Updated: Oct 24, 2022
Snip snip snip. It’s pruning time. This year we’re cutting deeper than most, hoping to goad our plants into pushing back with vital force for a strong harvest in 2023 (and a significant bump in October of this year).
Given the occasion I invited friends far and wide to join me in learning to prune and chopping up the grove. My old pal Jay actually took me up on the offer, and was our guest for all of last week, alternating Zoom calls with students and colleagues at Schumacher College, where he teaches sustainability, with laying waste to errant branches and bushy overgrowth.
Bushy being the key notion here (or rather the contrary notion). As explained to me by Stefano Rovida, one of the gentlemen charged with keeping our more than 400 trees in decent shape, olive trees are large bushes, really, and assume tree-like shapes only if regularly bullied by human minds connected to hands and secateurs.
Why not let the blessed bushes be? Coupla reasons, the most important being the quality and quantity of olives produced, as well as the ease, come harvest time, of getting them off the plant quickly. As noted in this helpful article each individual olive needs regular exposure to direct sunlight to mature properly, and a bushy plant doesn’t let much sun in. And since one of key determinants of a good-quality oil is minimizing the time your olives spend off the plant before they are pressed, a plant that‘s open, relatively free of tangles and low to the ground makes picking quicker.
The above-cited article quotes a maxim from folklore: "you prune the olive tree until it is open enough for a bird to fly through it". Ok feathered friends, try flying through this:
It's astounding how many shoots and leaves an olive plant will put on in a year or three; our trees clearly need quite the haircut this winter. Innumerable vertical shoots (known to be unproductive energy hogs), lateral shoots heading towards (or already crowding) the center of the plant, as well as dense hanging branches blocking light from underlying layers of still more branches are all on the chopping block.

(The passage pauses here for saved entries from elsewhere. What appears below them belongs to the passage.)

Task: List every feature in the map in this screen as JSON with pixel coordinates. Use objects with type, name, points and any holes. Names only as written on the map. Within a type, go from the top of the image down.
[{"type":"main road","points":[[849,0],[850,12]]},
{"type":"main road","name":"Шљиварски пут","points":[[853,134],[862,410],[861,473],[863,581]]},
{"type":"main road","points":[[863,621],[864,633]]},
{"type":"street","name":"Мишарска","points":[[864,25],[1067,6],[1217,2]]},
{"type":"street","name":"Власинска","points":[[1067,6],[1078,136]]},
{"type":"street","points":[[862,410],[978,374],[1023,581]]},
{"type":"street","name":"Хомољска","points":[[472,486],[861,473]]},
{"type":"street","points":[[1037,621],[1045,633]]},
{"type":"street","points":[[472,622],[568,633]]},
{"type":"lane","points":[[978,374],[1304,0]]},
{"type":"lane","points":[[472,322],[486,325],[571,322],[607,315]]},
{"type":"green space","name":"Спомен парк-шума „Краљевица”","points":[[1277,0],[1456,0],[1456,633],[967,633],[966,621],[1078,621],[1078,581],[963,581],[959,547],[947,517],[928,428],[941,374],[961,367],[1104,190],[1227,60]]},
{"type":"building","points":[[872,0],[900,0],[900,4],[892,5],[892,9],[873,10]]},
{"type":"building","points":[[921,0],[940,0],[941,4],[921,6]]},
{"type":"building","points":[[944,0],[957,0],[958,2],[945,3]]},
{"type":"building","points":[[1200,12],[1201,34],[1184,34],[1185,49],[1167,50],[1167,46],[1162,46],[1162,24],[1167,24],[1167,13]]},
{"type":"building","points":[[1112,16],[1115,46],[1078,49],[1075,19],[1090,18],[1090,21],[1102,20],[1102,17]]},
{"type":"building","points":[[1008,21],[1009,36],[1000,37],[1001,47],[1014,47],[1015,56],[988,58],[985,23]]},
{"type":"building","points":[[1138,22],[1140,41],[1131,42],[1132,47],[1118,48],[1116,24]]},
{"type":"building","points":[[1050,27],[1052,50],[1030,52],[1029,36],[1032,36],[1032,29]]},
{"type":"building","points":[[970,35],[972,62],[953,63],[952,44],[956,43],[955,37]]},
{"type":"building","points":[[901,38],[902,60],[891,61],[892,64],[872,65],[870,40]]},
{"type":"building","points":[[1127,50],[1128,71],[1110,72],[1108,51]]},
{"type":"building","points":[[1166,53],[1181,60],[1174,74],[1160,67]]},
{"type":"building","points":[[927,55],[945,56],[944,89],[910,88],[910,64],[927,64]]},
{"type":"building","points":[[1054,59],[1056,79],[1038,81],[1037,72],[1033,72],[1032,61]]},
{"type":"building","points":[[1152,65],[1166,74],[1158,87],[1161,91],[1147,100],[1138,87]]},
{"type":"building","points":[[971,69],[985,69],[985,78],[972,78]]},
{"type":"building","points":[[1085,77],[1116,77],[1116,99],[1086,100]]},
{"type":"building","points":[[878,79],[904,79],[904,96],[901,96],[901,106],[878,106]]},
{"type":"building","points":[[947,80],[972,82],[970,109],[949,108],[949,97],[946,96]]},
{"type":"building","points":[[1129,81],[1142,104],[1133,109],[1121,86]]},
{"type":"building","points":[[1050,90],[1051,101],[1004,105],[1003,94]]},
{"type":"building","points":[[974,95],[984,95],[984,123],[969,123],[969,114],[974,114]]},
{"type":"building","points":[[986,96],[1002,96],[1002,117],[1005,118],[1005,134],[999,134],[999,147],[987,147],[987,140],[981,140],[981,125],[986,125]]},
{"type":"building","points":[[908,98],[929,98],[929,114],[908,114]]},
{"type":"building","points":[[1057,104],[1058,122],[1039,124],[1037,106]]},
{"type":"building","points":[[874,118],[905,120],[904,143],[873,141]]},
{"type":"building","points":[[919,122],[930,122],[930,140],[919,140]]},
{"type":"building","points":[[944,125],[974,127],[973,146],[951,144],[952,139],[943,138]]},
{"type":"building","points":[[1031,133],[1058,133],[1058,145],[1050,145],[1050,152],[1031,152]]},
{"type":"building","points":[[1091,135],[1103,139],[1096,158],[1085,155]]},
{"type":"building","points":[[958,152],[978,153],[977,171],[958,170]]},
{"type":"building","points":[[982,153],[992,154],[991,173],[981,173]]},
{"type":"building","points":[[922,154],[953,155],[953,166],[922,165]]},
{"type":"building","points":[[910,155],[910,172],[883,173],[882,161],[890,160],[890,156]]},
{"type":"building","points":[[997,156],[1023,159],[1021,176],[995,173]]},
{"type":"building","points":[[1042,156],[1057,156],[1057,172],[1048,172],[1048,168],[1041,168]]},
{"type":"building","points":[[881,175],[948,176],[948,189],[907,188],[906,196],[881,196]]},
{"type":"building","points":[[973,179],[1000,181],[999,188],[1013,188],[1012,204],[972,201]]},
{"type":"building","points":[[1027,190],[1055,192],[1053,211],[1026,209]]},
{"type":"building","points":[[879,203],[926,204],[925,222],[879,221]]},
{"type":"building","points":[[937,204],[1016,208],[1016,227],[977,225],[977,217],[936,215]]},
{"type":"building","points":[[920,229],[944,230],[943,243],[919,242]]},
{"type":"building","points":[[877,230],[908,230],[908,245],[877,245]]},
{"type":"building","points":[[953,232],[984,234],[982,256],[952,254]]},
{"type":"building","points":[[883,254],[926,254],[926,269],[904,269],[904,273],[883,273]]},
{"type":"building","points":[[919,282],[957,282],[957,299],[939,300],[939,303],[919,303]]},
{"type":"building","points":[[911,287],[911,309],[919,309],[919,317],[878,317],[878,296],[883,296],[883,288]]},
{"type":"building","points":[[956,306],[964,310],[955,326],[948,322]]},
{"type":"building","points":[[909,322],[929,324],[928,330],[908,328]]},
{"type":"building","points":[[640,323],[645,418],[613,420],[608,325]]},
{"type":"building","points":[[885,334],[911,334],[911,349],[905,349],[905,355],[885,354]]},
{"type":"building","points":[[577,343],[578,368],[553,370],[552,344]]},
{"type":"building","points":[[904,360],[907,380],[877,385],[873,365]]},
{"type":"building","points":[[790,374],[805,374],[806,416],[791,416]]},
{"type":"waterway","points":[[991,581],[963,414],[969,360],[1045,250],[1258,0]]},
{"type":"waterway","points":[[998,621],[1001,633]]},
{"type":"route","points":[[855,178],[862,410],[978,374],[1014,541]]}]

The below photo shows the pile of cuttings from just the above tree, situated directly in front of Begonia, to which this year's guests will have front-row seats as it "rebounds" through the spring, summer and early autumn (harvest is generally late October).

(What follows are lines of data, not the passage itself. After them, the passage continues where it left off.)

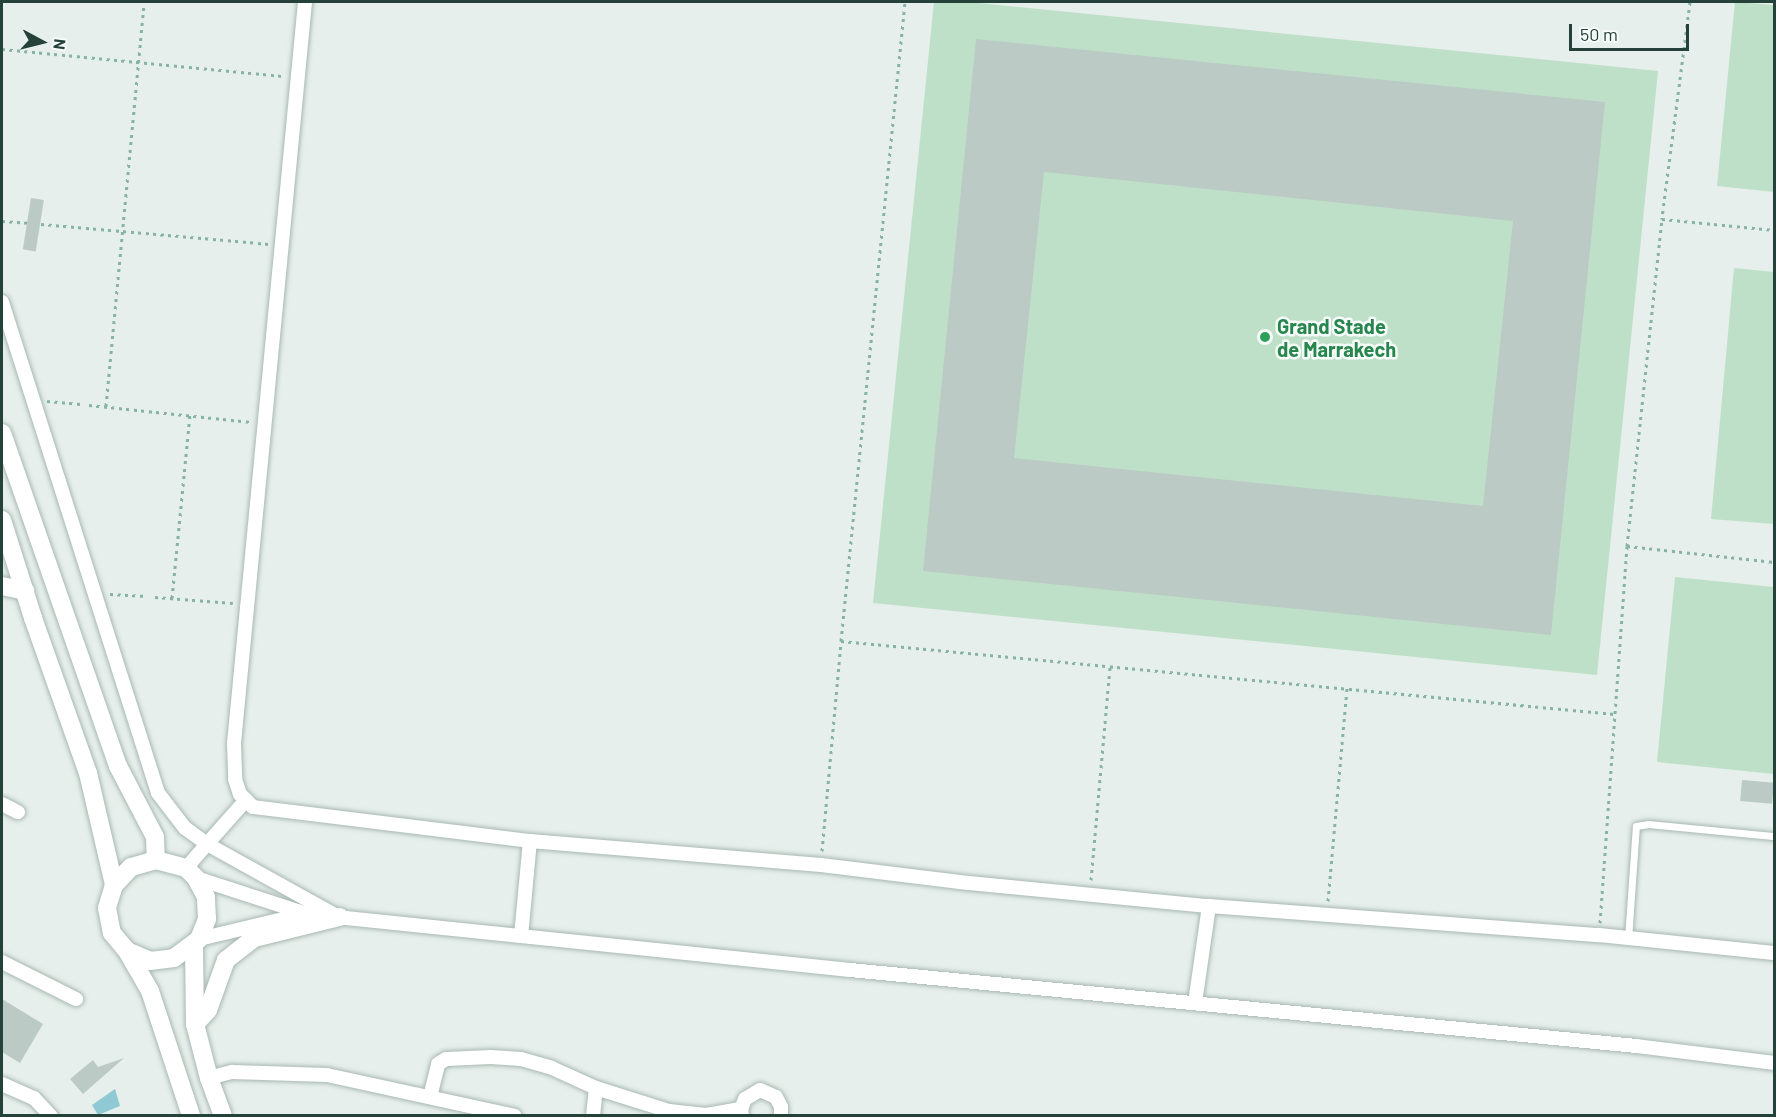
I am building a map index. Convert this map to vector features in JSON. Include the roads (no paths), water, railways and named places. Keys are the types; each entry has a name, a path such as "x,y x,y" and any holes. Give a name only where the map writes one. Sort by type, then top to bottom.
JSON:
{"street":[{"path":"305,2 233,759 240,794 253,807 530,841 821,865 1089,895 1599,935 1774,953"},
{"path":"2,303 158,793 184,828 207,844 339,917"},
{"path":"2,433 118,766 155,837 156,860"},
{"path":"2,520 88,773 114,885"},
{"path":"2,586 25,591"},
{"path":"191,873 207,844 246,800"},
{"path":"2,804 18,812"},
{"path":"521,936 530,841"},
{"path":"191,1116 150,991 128,951 112,933 108,916 107,908 114,885 131,867 156,860 307,914 1636,1046 1774,1063"},
{"path":"191,873 206,897 207,919 197,942 195,1024 209,1078 223,1116"},
{"path":"1195,1003 1209,906"},
{"path":"128,951 150,961 174,958 197,942 307,914"},
{"path":"195,1024 208,1010 226,960 254,938 339,917"},
{"path":"2,962 76,999"},
{"path":"430,1097 438,1065 446,1059 521,1059 552,1068 596,1088 669,1111 706,1115 741,1113 748,1095 766,1091 780,1102 781,1116"},
{"path":"209,1078 232,1072 327,1075 515,1116"},
{"path":"2,1084 34,1098 51,1116"},
{"path":"593,1116 596,1088"}],"lane":[{"path":"1628,939 1636,826 1649,824 1774,836"}],"water":[{"path":"115,1089 120,1106 98,1115 92,1105"}],"place":[{"name":"Grand Stade de Marrakech","path":"1265,337"}]}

As you can see Jay and I, even with the modest goal of shaping the 60 or so trees nearest the fienile, had our work cut out (we got through about 22 plants together). That leaves almost 40 plants for me to tackle in March, but I'm up for it, and who knows, more friends may yet join in the fun. Although I will say this: once you get going snipping, a Zen-like flow takes hold, and you just might miss a Zoom call.